*** Opening INFORMATION SUPPLIED ***

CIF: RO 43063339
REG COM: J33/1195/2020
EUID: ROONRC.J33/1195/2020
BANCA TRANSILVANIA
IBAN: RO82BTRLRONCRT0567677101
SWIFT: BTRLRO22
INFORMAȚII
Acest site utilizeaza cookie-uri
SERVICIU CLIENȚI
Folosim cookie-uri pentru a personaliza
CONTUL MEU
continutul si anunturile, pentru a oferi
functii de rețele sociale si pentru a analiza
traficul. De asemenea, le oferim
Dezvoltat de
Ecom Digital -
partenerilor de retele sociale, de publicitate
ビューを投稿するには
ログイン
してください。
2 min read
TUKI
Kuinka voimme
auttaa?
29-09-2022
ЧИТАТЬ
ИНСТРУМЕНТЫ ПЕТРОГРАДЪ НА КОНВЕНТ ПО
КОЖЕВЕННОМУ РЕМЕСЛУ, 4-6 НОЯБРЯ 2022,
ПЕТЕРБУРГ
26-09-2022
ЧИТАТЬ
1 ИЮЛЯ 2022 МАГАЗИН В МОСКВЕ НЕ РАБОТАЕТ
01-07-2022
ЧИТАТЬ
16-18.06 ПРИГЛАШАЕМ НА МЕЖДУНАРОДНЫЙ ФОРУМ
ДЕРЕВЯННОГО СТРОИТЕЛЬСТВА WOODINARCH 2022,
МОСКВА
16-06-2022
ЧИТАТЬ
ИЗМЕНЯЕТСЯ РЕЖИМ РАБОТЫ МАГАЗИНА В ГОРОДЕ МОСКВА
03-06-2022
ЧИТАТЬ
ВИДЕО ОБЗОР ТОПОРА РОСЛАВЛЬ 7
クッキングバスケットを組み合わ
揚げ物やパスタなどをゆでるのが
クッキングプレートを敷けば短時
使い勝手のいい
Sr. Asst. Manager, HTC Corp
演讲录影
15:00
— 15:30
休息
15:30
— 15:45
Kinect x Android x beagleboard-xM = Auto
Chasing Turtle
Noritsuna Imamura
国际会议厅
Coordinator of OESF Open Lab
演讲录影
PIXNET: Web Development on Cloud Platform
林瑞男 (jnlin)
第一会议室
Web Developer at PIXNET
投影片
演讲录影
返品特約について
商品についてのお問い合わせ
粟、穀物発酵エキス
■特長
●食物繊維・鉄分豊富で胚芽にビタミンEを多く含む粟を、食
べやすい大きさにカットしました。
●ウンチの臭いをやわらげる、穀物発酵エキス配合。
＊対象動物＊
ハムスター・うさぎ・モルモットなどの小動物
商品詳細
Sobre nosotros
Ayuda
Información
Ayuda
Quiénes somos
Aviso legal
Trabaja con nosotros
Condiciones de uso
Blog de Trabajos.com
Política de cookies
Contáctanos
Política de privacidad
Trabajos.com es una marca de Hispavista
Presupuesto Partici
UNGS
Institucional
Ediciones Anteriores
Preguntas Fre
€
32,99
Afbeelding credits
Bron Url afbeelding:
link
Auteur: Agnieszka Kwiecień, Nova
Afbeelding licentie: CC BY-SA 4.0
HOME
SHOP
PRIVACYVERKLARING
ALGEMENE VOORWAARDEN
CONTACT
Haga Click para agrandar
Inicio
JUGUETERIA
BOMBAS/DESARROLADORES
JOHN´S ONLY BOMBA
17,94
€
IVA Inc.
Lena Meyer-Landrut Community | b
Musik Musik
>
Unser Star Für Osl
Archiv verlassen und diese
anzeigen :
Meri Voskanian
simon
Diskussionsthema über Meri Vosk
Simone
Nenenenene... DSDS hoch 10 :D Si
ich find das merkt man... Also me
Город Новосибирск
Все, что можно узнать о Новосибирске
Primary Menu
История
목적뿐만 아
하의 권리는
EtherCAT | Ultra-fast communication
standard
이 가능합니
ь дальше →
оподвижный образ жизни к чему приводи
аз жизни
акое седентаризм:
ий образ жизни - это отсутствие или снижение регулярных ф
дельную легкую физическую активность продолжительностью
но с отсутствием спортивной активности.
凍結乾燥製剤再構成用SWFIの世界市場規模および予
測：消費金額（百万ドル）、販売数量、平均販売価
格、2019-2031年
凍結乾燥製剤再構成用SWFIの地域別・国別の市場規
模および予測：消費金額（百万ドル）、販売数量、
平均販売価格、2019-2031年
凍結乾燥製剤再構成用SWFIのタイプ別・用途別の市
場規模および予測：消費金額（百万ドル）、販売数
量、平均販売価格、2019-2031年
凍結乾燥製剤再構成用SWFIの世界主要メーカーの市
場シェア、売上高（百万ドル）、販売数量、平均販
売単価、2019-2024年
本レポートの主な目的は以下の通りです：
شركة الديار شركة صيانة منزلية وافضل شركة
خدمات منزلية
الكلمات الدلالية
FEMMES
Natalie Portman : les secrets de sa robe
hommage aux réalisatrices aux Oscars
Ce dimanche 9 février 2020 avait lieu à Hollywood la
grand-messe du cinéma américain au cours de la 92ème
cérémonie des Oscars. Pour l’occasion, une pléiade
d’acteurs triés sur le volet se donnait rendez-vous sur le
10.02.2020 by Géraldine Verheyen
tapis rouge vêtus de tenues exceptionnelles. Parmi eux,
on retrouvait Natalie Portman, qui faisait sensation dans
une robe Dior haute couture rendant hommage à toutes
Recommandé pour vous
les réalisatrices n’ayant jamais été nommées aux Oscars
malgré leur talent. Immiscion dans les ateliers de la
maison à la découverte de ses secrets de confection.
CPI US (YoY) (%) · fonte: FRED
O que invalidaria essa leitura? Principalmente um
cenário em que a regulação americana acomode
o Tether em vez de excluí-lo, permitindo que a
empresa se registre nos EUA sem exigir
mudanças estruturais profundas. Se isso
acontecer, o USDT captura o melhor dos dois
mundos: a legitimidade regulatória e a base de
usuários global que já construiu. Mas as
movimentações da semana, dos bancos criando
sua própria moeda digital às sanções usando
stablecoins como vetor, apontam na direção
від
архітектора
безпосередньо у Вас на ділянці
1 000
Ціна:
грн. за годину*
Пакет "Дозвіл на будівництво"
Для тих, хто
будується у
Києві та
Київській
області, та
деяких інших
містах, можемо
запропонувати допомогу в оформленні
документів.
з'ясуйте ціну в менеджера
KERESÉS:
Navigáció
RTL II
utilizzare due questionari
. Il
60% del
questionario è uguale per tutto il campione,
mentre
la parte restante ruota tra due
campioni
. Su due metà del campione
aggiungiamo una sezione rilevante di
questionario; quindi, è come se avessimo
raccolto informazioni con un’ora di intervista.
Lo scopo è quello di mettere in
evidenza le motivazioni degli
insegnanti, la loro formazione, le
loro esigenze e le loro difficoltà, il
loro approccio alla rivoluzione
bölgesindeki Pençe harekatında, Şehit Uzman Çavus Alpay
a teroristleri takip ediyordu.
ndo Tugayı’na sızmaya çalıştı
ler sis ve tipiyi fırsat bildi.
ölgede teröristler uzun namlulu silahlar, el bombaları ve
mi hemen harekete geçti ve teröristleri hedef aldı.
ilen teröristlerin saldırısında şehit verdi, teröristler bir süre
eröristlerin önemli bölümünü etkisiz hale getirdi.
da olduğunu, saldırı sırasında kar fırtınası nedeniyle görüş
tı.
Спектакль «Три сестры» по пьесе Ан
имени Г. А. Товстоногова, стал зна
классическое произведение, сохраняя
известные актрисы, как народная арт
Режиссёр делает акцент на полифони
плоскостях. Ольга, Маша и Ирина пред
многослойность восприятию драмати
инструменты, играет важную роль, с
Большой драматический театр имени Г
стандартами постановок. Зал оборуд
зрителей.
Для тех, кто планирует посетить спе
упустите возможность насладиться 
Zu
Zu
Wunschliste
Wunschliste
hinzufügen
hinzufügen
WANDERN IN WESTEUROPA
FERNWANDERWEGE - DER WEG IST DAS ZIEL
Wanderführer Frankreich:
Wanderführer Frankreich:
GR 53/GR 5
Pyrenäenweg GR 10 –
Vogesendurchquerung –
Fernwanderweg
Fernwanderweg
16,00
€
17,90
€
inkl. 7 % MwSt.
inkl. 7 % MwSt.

*** Closing INFORMATION SUPPLIED ***

§ **WHAT TO DO**:
Pick out every line of the listing containing the word "réalisatrices", and show those lines.

§ **ANSWER SECTION**:
hommage aux réalisatrices aux Oscars
les réalisatrices n’ayant jamais été nommées aux Oscars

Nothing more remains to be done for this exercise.